### SHORT PROBLEM
Reproduce the records below verbatim, from their first line up to and including the line containing "v(60, 35) *".

Stored items
--- BEGIN ---
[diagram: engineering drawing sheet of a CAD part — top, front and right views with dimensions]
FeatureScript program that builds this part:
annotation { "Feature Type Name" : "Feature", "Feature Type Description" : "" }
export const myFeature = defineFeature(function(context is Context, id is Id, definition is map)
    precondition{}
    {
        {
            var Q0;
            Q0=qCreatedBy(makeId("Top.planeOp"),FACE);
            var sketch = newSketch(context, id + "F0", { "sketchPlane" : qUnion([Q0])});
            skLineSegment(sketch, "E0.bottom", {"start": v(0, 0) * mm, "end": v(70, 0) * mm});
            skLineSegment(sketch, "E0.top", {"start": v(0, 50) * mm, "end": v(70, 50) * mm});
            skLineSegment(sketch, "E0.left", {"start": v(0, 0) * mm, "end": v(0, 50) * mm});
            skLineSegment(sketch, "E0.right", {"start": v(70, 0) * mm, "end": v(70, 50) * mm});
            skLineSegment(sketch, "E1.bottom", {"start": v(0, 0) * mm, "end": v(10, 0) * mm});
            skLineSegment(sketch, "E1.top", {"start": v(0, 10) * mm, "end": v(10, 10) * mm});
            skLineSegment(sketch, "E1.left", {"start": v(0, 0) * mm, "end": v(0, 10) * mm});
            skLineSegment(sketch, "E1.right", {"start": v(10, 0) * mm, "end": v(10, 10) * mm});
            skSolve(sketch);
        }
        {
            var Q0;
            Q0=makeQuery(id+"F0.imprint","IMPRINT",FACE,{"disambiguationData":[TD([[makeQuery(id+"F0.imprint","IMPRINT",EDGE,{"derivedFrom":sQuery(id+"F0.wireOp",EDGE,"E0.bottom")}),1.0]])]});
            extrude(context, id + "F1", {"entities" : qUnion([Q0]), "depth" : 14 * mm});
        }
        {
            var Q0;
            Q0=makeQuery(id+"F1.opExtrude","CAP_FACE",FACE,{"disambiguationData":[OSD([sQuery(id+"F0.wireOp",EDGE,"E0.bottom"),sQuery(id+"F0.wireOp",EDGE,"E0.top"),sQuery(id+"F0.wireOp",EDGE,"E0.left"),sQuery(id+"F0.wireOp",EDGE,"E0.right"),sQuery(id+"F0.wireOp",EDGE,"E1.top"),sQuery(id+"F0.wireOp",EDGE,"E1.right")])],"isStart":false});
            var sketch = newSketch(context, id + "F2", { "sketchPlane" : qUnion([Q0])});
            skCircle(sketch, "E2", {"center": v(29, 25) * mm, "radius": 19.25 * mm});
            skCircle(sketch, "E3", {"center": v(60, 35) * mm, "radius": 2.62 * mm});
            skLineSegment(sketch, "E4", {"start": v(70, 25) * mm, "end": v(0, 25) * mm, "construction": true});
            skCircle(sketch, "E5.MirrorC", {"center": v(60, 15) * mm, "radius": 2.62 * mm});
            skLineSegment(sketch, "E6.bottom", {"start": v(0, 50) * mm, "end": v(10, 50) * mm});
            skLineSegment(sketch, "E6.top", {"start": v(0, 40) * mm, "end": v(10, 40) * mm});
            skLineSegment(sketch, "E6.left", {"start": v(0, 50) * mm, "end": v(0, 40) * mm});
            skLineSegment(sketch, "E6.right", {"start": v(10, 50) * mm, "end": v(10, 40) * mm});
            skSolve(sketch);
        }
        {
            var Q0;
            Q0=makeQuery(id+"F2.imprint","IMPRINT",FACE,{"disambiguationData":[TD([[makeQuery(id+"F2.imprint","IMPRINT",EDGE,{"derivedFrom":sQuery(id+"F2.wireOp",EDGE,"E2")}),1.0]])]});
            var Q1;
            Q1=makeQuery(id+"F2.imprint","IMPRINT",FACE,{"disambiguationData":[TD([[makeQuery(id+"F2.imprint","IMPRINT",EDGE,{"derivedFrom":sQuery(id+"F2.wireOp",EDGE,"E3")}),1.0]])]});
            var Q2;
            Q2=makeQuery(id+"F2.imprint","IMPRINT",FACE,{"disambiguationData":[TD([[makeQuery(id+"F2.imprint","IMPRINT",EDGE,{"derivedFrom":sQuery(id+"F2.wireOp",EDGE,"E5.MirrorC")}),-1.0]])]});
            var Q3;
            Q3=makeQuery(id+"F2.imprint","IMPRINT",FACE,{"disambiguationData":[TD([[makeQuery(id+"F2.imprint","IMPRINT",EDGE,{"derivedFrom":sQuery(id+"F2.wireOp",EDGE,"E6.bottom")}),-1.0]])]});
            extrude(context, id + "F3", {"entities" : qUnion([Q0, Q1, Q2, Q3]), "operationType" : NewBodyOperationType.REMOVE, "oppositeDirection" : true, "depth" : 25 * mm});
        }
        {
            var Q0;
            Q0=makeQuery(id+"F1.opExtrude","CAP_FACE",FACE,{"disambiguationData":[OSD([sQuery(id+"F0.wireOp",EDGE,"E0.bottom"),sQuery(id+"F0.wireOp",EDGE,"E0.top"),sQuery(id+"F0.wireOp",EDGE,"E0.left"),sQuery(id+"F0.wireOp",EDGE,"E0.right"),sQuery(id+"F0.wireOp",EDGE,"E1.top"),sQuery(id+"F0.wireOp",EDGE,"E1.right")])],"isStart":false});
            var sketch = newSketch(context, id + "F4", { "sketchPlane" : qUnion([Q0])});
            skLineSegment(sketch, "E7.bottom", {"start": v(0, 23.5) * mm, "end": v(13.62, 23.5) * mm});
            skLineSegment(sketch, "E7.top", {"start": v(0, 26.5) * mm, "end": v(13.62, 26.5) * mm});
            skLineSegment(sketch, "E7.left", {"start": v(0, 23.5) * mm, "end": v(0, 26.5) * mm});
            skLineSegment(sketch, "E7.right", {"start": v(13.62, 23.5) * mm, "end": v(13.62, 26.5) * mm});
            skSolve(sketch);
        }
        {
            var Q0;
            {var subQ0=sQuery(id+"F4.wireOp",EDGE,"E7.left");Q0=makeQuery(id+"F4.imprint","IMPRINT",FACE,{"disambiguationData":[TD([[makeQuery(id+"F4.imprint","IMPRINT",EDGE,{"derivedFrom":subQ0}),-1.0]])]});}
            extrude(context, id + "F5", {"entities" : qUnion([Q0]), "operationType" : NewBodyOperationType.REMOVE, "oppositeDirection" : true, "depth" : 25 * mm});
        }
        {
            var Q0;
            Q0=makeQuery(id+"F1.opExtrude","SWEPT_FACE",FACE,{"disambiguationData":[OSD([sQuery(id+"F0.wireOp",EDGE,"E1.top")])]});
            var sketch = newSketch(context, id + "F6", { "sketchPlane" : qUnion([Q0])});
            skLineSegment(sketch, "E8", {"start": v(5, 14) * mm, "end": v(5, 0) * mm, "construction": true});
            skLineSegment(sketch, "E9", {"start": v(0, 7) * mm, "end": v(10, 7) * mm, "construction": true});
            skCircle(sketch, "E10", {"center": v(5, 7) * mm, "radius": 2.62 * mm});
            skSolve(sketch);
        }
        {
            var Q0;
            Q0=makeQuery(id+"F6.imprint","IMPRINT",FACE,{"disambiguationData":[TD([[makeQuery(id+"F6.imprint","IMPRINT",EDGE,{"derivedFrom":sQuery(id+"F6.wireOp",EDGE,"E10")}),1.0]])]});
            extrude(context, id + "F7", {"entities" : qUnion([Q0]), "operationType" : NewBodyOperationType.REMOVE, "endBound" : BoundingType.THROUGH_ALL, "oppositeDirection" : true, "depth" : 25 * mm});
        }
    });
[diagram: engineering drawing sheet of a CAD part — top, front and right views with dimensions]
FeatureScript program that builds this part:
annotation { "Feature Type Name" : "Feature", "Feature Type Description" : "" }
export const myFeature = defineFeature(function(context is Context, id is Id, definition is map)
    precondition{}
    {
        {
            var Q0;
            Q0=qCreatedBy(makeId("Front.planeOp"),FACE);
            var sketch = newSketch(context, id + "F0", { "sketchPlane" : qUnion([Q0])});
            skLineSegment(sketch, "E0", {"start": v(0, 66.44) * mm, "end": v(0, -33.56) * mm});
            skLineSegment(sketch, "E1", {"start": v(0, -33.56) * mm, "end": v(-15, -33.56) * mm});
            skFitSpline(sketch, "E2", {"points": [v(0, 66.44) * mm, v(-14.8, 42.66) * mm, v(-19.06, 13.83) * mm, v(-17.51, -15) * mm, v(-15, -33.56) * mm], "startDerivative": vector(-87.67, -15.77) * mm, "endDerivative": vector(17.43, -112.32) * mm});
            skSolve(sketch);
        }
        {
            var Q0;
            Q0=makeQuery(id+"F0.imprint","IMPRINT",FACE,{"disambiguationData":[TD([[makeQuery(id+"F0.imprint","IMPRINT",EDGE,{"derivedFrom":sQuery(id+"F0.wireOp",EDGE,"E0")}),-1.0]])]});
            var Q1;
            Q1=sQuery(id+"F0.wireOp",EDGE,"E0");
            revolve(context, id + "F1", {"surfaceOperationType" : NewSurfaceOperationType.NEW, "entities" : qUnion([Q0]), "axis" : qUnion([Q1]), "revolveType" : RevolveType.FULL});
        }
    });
--- END ---
### TASK ANSWER
[diagram: engineering drawing sheet of a CAD part — top, front and right views with dimensions]
FeatureScript program that builds this part:
annotation { "Feature Type Name" : "Feature", "Feature Type Description" : "" }
export const myFeature = defineFeature(function(context is Context, id is Id, definition is map)
    precondition{}
    {
        {
            var Q0;
            Q0=qCreatedBy(makeId("Top.planeOp"),FACE);
            var sketch = newSketch(context, id + "F0", { "sketchPlane" : qUnion([Q0])});
            skLineSegment(sketch, "E0.bottom", {"start": v(0, 0) * mm, "end": v(70, 0) * mm});
            skLineSegment(sketch, "E0.top", {"start": v(0, 50) * mm, "end": v(70, 50) * mm});
            skLineSegment(sketch, "E0.left", {"start": v(0, 0) * mm, "end": v(0, 50) * mm});
            skLineSegment(sketch, "E0.right", {"start": v(70, 0) * mm, "end": v(70, 50) * mm});
            skLineSegment(sketch, "E1.bottom", {"start": v(0, 0) * mm, "end": v(10, 0) * mm});
            skLineSegment(sketch, "E1.top", {"start": v(0, 10) * mm, "end": v(10, 10) * mm});
            skLineSegment(sketch, "E1.left", {"start": v(0, 0) * mm, "end": v(0, 10) * mm});
            skLineSegment(sketch, "E1.right", {"start": v(10, 0) * mm, "end": v(10, 10) * mm});
            skSolve(sketch);
        }
        {
            var Q0;
            Q0=makeQuery(id+"F0.imprint","IMPRINT",FACE,{"disambiguationData":[TD([[makeQuery(id+"F0.imprint","IMPRINT",EDGE,{"derivedFrom":sQuery(id+"F0.wireOp",EDGE,"E0.bottom")}),1.0]])]});
            extrude(context, id + "F1", {"entities" : qUnion([Q0]), "depth" : 14 * mm});
        }
        {
            var Q0;
            Q0=makeQuery(id+"F1.opExtrude","CAP_FACE",FACE,{"disambiguationData":[OSD([sQuery(id+"F0.wireOp",EDGE,"E0.bottom"),sQuery(id+"F0.wireOp",EDGE,"E0.top"),sQuery(id+"F0.wireOp",EDGE,"E0.left"),sQuery(id+"F0.wireOp",EDGE,"E0.right"),sQuery(id+"F0.wireOp",EDGE,"E1.top"),sQuery(id+"F0.wireOp",EDGE,"E1.right")])],"isStart":false});
            var sketch = newSketch(context, id + "F2", { "sketchPlane" : qUnion([Q0])});
            skCircle(sketch, "E2", {"center": v(29, 25) * mm, "radius": 19.25 * mm});
            skCircle(sketch, "E3", {"center": v(60, 35) * mm, "radius": 2.62 * mm});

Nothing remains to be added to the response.